Most British businesses are run using a device-led IT model, where work and sensitive data is often held on devices, like laptops and smartphone themselves. At the moment we are getting a lot of new business enquiries from companies who are concerned about sending their staff home with sensitive information, which is held on specific devices and could be accidentally compromised, deliberately taken to a competitor, or used by employees to set up their own business.
Businesses need to move from device-led desktops and move towards what's known as virtual or server-led desktops, where information is stored on on-premise servers, private or public cloud, or any combination of the three.
Server-led desktops are a crucial step to ensuring business security during a switch to home-working because they take the control of business and customer information out of the hands of individual employees working on individual devices, where the information is more vulnerable, and give control back to company IT administrators through central administration and policy setting.
Using a server-led desktop allows businesses to remotely deploy user access policies, in order to prevent internal and external cyber-attacks. Moving to server-led desktops is also a brilliant way of tackling the broadband capacity issues millions of people will now be facing.
This is because server-led desktops merely stream information to a desktop, using only a small portion of your home broadband network (about 0.5meg of data). This is far more preferable than having financial services employees, legal teams, construction consultants, architects, videographers, and many others sending large chunks of sensitive data, videos and drawings back and forth to each other on clunky private networks.

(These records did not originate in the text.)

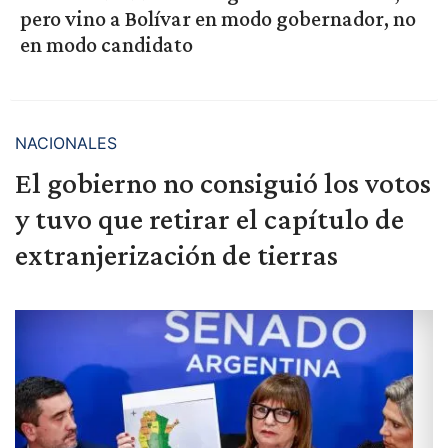
pero vino a Bolívar en modo gobernador, no
en modo candidato
NACIONALES
El gobierno no consiguió los votos
y tuvo que retirar el capítulo de
extranjerización de tierras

Server-led desktops also free businesses up from the global laptop shortage by enabling workers to work from home on any device such as their own home laptop or tablet rather than them needing new devices.
The forthcoming lockdown creates a unique opportunity to re-shape how British businesses and people work long-term.
However, now is not the time to invest long-term. Now is the time for businesses to create immediate solutions to keep Britain running – because Britain’s IT managed service providers only have a limited level of capacity.
I would advise businesses to leverage the power of the public cloud for home-working until the extent of the Coronavirus outbreak is better known – or to remotely connect to their existing office PCs.
It is better for Britain if service providers deliver more immediate solutions and rapidly deploy remote working solutions that allow companies to make it through these uncertain times and then take stock once the worst is over.
Working this way means we can safely and securely move more British business to a home-working system and work towards creating longer-term, best-fit solutions.
There has never been such a need for British businesses to pull together and think collectively for the greater good.
The country needs to work together to make as many businesses as safe and productive as possible in the short-term so that the British economy can perform the best it can in the weeks and months ahead.